Essex County Overdose Deaths — 5-Year Trend
According to the NJ Office of the Chief State Medical Examiner (OCSME): 2024 — 309 suspected OD deaths (preliminary). 2023 — 448 deaths. 2022 — 450 deaths (414 confirmed). 2021 — peak during COVID lockdown. In the first half of 2024, Essex County saw 182 drug deaths compared to 230 in the same period of 2023 — a 21% decline. Essex has consistently led New Jersey in total overdose death counts since the opioid crisis accelerated.
Newark-Specific: Ward-Level Drug Burden
A 2026 peer-reviewed analysis in ResearchSquare mapped Newark's substance use burden by ward and found distinct geographic inequality. Central Ward and South Ward show the highest concentration of drug-related mortality and treatment admissions, driven by concentrated disadvantage, housing instability, and service-delivery patterns. North Ward and East Ward (Ironbound) show lower opioid death rates, which researchers attribute to higher residential stability and social cohesion. West Ward falls in the middle.
Substance Breakdown — What's Actually Killing People
Statewide 2022 confirmed overdose data (NJ-SAMS): Fentanyl — 2,266 deaths (~78% of the 2,914 total). Heroin — 1,082 deaths. Cocaine and stimulants — substantial presence, especially in urban counties. Xylazine — present in approximately 23% of fentanyl powder samples tested by the DEA. Essex County's profile follows the statewide trend, with heavy fentanyl dominance and growing xylazine contamination.
Who Is Dying — Demographics
Statewide 2025 preliminary OCSME data (Q1): of those who died from suspected drug overdoses between January and April 2025, 65% were male, 34% female. By race: 56% White, 27% Black, 14% Hispanic. Peak age group: 35–44, followed by 45–54 and 25–34. Essex County's profile skews somewhat older and more Black than the statewide average, reflecting Newark's demographics.

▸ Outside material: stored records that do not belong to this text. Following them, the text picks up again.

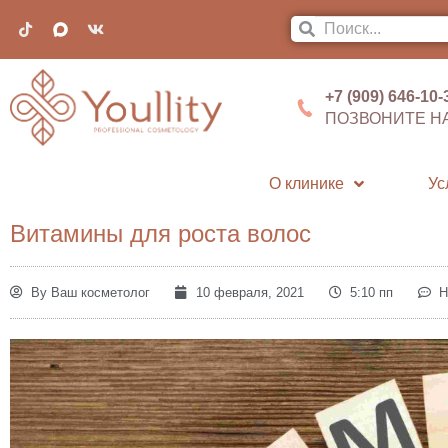
+7 (909) 646-10-
ПОЗВОНИТЕ Н
О клинике
Ус
Витамины для роста волос
By
Ваш косметолог
10 февраля, 2021
5:10 пп
Н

What's Working (and What Isn't)
Working: Naloxone365 — NJ's free-Narcan-by-mail program launched January 2023, which has dispensed 95,000+ two-dose kits. Harm Reduction Centers, now authorized to distribute xylazine test strips. Expansion of MAT under NJ parity law. Opioid settlement funding ($641M flowing to NJ and its 241 municipalities). Not working at scale: mental health care access (NJ received a 'F' on national parity compliance in 2018, improved since but still gapped). Housing and social services integration with SUD care — a particular issue in Newark's Central and South Wards.
Where Data Comes From
NJ OCSME publishes suspected overdose death counts monthly at NJOAG.gov. NJ-SAMS (Substance Abuse Monitoring System) publishes treatment admission data annually. NJ Department of Health maintains the overdose data dashboard at nj.gov/health/populationhealth/opioid. Research-grade analyses are published through peer-reviewed outlets like ResearchSquare, the New England Journal of Medicine, and the American Journal of Public Health.